As to the postal revenues, the expansion of the business in that department, the normal increase in the Post Office and the extension of the service, will increase the outlay to the sum Of $260,938,463; but as the department was self-sustaining this year the Postmaster General is assured that next year the receipts will at least equal the expenditures, and probably exceed them by more than the surplus of this year. It is fair and equitable, therefore, in determining the economy with which the Government has been run, to exclude the transactions of a department like the Post Office Department, which relies for its support upon its receipts. In calculations heretofore made for comparison of economy in each year, it has been the proper custom only to include in the statement the deficit in the Post Office Department which was paid out of the Treasury.

A calculation of the actual increase in the expenses of Government arising from the increase in the population and the general expansion of governmental functions, except those of the Post Office, for a number of years shows a normal increase of about 4 per cent a year. By directing the exercise of great care to keep down the expenses and the estimates we have succeeded in reducing the total disbursements each year.

THE CREDIT OF THE UNITED STATES.

The credit of this Government was shown to be better than that of any other Government by the sale of the Panama Canal 3 per cent bonds. These bonds did not give their owners the privilege of using them as a basis for bank-note circulation, nor was there any other privilege extended to them which would affect their general market value. Their sale, therefore, measured the credit of the Government. The premium which was realized upon the bonds made the actual interest rate of the transaction 2.909 per cent.

EFFICIENCY AND ECONOMY IN THE TREASURY DEPARTMENT.

I In the Treasury Department the efficiency and economy work has been kept steadily up. Provision is made for the elimination of 134 positions during the coming year. Two hundred and sixty-seven statutory positions were eliminated during the last year in the office of the Treasury in Washington, and 141 positions in the year 1910, making an elimination Of 542 statutory positions since March 4, 1909; and this has been done without the discharge of anybody, because the normal resignations and deaths have been equal to the elimination of the places, a system of transfers having taken care of the persons whose positions were dropped out. In the field service if the department, too, 1,259 positions have been eliminated down to the present time, making a total net reduction of all Treasury positions to the number of 1,801. Meantime the efficiency of the work of the department has increased.

MONETARY REFORM.

A matter of first importance that will come before Congress for action at this session is monetary reform. The Congress has itself arranged an early introduction of this great question through the report of its Monetary Commission. This commission was appointed to recommend a solution of the banking and currency problems so long confronting the Nation and to furnish the facts and data necessary to enable the Congress to take action. The commission was appointed when an impressive and urgent popular demand for legislative relief suddenly arose out of the distressing situation of the people caused by the deplorable panic of 1907. The Congress decided that while it could not give immediately the relief required, it would provide a commission to furnish the means for prompt action at a later date.

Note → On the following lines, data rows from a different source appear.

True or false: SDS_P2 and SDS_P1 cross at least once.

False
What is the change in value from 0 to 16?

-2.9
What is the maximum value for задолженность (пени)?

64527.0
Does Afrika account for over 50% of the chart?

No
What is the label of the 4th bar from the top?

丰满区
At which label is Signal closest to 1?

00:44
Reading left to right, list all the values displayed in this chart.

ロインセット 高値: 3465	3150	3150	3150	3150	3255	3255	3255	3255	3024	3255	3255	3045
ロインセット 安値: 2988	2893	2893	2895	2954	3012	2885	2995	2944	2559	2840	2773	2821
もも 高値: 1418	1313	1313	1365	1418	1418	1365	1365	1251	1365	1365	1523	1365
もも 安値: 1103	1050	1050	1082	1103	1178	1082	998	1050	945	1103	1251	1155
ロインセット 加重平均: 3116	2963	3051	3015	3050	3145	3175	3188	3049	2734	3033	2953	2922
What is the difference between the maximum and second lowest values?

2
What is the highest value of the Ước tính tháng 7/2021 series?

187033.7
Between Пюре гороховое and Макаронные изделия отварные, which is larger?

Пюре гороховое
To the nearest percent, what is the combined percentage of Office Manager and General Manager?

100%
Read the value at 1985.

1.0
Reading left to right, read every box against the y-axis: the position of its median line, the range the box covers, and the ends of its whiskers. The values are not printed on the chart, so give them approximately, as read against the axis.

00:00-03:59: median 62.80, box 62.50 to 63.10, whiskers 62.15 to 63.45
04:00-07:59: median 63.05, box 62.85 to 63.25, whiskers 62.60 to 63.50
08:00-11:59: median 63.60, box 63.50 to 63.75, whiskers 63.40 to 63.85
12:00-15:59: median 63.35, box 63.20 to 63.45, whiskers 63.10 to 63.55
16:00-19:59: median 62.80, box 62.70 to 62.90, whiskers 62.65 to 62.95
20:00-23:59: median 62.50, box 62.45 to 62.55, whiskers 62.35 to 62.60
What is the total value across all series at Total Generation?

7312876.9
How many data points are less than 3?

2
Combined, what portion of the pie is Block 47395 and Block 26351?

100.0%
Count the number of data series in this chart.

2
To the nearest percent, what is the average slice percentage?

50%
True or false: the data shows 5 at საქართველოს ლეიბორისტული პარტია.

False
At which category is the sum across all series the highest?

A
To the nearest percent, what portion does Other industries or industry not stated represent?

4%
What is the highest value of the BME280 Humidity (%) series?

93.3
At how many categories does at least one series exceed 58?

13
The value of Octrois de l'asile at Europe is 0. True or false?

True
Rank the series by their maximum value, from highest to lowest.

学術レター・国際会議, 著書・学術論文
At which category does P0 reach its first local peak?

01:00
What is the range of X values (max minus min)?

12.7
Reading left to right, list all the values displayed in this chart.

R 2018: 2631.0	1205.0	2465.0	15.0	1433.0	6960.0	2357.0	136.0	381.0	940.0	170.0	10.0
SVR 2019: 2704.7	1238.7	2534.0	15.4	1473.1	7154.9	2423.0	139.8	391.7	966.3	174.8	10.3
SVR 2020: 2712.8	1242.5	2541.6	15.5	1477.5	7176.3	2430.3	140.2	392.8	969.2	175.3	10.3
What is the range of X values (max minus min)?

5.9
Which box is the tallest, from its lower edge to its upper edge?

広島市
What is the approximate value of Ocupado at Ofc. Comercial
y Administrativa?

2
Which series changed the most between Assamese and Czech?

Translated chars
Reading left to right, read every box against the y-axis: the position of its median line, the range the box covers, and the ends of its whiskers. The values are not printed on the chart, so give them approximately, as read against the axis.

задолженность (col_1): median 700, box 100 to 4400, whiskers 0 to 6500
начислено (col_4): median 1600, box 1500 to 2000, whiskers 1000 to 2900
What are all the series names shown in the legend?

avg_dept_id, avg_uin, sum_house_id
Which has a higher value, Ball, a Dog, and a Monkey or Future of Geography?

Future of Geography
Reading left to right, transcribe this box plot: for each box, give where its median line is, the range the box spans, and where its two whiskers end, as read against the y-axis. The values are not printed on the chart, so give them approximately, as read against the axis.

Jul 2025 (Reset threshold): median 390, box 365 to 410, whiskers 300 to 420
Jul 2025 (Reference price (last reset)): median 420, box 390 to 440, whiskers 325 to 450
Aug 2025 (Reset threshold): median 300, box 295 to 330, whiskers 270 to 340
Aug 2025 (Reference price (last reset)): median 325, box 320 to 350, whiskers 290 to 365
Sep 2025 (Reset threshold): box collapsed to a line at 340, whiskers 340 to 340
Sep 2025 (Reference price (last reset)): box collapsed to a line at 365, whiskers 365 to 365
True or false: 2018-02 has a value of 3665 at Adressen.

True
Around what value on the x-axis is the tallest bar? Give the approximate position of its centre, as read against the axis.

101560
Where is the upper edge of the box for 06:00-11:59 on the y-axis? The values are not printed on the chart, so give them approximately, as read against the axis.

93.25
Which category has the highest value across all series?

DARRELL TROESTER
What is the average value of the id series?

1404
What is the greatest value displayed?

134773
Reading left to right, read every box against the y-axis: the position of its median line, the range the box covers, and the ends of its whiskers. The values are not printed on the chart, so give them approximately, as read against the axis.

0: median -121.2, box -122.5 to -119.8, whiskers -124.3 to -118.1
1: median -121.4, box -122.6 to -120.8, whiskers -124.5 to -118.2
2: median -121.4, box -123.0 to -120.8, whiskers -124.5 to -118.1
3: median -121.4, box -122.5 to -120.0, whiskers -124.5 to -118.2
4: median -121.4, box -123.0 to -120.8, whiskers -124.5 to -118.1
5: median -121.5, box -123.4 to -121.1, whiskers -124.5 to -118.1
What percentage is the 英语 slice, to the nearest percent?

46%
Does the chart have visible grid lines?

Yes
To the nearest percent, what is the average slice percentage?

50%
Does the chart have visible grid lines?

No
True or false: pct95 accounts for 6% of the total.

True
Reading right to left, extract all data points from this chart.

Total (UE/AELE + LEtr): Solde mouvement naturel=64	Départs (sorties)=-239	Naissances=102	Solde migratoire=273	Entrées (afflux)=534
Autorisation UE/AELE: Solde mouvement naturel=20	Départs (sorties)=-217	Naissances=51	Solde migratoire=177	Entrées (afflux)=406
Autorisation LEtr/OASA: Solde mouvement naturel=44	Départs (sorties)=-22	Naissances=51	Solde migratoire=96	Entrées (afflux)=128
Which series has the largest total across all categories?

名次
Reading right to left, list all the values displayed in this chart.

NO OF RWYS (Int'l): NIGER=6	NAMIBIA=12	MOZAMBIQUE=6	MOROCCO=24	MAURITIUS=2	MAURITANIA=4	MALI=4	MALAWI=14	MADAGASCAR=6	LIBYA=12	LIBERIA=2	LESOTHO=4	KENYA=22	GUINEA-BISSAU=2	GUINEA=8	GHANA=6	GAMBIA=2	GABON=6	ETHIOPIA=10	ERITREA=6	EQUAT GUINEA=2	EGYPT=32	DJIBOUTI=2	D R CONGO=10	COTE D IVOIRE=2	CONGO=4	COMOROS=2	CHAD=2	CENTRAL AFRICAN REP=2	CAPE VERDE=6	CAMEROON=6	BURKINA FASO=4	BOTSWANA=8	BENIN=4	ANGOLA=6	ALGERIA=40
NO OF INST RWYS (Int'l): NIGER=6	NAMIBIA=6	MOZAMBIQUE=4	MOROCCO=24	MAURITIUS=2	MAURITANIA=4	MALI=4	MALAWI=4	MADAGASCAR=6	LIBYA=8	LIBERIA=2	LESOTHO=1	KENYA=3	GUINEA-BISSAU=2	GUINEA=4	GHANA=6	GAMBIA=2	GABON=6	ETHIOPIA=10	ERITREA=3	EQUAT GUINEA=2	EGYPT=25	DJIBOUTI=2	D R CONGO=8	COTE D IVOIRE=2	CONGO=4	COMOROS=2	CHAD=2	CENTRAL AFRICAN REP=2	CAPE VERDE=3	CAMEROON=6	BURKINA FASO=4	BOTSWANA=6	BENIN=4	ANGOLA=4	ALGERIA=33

In order to do its work with thoroughness and precision this commission has taken some time to make its report. The country is undoubtedly hoping for as prompt action on the report as the convenience of the Congress can permit. The recognition of the gross imperfections and marked inadequacy of our banking and currency system even in our most quiet financial periods is of long standing; and later there has matured a recognition of the fact that our system is responsible for the extraordinary devastation, waste, and business paralysis of our recurring periods of panic. Though the members of the Monetary Commission have for a considerable time been working in the open, and while large numbers of the people have been openly working with them, and while the press has largely noted and discussed this work as it has proceeded, so that the report of the commission promises to represent a national movement, the details of the report are still being considered. I can not, therefore, do much more at this time than commend the immense importance of monetary reform, urge prompt consideration and action when the commission’s report is received, and express my satisfaction that the plan to be proposed promises to embrace main features that, having met the approval of a great preponderance of the practical and professional opinion of the country, are likely to meet equal approval in Congress.

It is exceedingly fortunate that the wise and undisputed policy of maintaining unchanged the main features of our banking system rendered it at once impossible to introduce a central bank; for a central bank would certainly have been resisted, and a plan into which it could have been introduced would probably have been defeated. But as a central bank could not be a part of the only plan discussed or considered, that troublesome question is eliminated. And ingenious and novel as the proposed National Reserve Association appears, it simply is a logical outgrowth of what is best in our present system, and is, in fact, the fulfillment of that system.